Die Schriften des Johannes Hus galten zwar als Irrglaube, doch hinderte dies auch die Schottenmönche nicht daran, sie zu lesen und sich mit ihnen auseinanderzusetzen – was mehrere mittelalterliche Handschriften des Schottenstifts belegen. Dabei wurde die Autorenschaft Hus’ aber meist bewusst verschwiegen, wie etwa bei Cod.  45 (Hübl 44), einer Kompilation seiner Fastenpredigten, wo das Titelschild kryptisch angibt: Sermones certi quadragesimales („Predigten eines Gewissen für die Fastenzeit“).    

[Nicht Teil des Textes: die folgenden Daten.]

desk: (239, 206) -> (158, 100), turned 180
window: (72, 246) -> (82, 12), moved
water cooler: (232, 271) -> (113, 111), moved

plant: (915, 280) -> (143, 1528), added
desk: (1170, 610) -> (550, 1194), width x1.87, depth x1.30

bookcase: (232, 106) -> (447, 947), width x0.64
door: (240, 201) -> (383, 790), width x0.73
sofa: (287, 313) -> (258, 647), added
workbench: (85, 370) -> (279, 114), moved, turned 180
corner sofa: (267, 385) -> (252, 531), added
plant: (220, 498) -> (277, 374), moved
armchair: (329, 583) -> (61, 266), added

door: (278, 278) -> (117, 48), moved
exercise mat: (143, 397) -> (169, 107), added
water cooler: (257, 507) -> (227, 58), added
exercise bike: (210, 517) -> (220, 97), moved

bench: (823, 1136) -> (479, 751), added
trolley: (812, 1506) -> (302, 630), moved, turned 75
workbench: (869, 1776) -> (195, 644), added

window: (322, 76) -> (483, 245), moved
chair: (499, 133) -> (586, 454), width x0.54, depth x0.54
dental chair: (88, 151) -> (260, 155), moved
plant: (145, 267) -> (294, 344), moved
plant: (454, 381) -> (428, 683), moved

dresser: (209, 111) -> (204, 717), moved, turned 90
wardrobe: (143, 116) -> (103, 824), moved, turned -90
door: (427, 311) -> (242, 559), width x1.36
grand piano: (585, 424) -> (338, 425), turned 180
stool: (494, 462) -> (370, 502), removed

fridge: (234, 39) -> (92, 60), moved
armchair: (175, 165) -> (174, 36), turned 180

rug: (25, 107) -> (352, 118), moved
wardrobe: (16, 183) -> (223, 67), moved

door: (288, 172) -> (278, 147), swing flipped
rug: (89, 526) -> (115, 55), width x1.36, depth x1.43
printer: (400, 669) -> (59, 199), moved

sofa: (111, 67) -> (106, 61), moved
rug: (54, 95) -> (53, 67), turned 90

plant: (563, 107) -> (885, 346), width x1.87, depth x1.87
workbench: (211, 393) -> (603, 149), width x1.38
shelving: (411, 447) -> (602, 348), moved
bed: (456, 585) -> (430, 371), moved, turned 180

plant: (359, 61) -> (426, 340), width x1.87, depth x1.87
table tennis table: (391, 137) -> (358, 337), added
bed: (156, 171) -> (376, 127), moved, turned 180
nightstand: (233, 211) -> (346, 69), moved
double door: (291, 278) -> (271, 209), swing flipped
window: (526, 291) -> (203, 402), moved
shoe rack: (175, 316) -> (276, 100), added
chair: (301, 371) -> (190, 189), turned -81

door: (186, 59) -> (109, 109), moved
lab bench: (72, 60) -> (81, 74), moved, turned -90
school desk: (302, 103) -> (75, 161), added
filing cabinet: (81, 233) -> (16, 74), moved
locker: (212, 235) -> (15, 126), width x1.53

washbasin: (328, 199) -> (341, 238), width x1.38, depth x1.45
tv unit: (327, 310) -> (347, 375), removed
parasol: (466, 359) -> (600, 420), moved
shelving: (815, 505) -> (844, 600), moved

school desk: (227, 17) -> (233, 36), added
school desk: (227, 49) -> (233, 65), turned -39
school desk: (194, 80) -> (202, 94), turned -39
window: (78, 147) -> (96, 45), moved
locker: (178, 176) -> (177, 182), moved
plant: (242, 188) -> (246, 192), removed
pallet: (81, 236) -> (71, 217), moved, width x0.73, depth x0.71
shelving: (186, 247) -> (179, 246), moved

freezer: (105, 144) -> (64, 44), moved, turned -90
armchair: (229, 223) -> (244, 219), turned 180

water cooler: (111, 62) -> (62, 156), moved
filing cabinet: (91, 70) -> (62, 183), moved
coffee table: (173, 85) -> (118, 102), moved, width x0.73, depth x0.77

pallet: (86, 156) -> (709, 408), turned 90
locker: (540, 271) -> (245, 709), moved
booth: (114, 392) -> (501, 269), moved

Ähnliches geschah beispielsweise auch in Cod. 92 (Hübl 48), einer Sammelhandschrift mit theologischen Texten:

Cod. 92 (Hübl 48), fol. 145rCod. 92 (Hübl 48), fol. 145r Sammelhandschrift mit theologischen Texten (15. Jh.)

Auch dieser Codex enthält mehrere Predigten des Johannes Hus, doch wurde jede Nennung seines Namens getilgt, hier etwa nach der Zwischenüberschrift Sequitur sermo synodalis („Gefolgt von einer Synodalpredigt“). Aus der Neuzeit findet sich am Rand die Ergänzung Pragensis („eines Pragers“), ein Hinweis auf die Wirkungsstätte Hus’.

Die beiden genannten Handschriften sind noch bis Ende August 2015 im Museum im Schottenstift ausgestellt.